The more I repeated that schedule, the stronger it was. The harder it was to change. I liked it, too. I still do. I like the control. I like the OCPD of it. When I get up, the house gets up. When I go to bed, the house goes to bed. When I want to vacuum, the house is vacuumed. The dishes are done before they get too dirty. I am a fucking mouse in this place, quiet, walking on the balls of my feet.
Then I got roommates. Now I have to compromise. And unlike a relationship, this compromise doesn't have a deep, loving basis to offset the aggravation. Now when I go to bed, they're still up watching TV. They leave dirty dishes piled in the sink. They stomp around the house.

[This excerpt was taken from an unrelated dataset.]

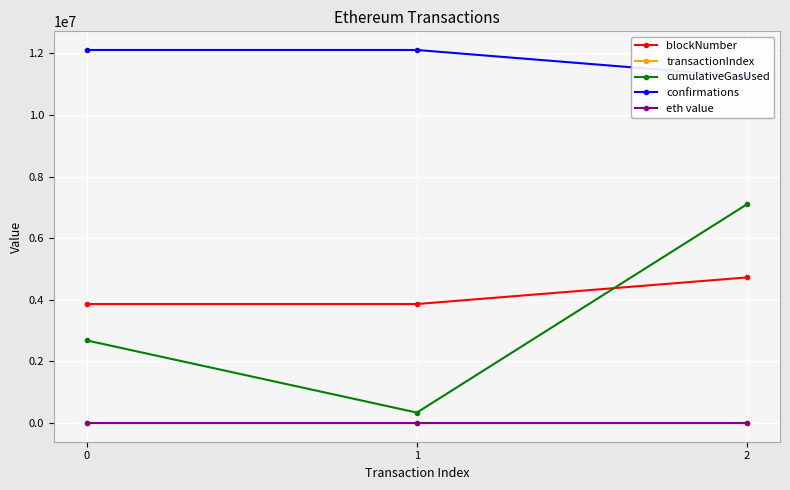

Is it true that transactionIndex equals 171.3 at 0?

False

It's good practice for me, I guess, if I ever want to live with someone else again, in a relationship. But right now I think I'd be happy being that quiet spinster with a cat. I like things my way. I'm A-Type like that. I think it's the best, most-efficient way. I don't like not doing-it-right-the-first-time-and-right-away because I feel lazy. The dirty dish? Why didn't I wash it? Am I too lazy to wash it now? So I was it.
When I was in 7th grade, I would get the same thing for lunch: a PB&J sandwich, a 12 oz. tropical punch, and maybe one of those strawberry shortcake ice cream bars on a steeeek. Every day. I can relate at lot to your lunch routine. I had a very similar one, although I had compatriots to sit with. But then I'd get horrible stomach aches/gas in the history period right after lunch and have to sit there with a poker face, holding the winces... holding it in...
I don't really have anywhere to post non-doctor stuff. I'm not doing my LJ anymore. It's good to read stuff like this.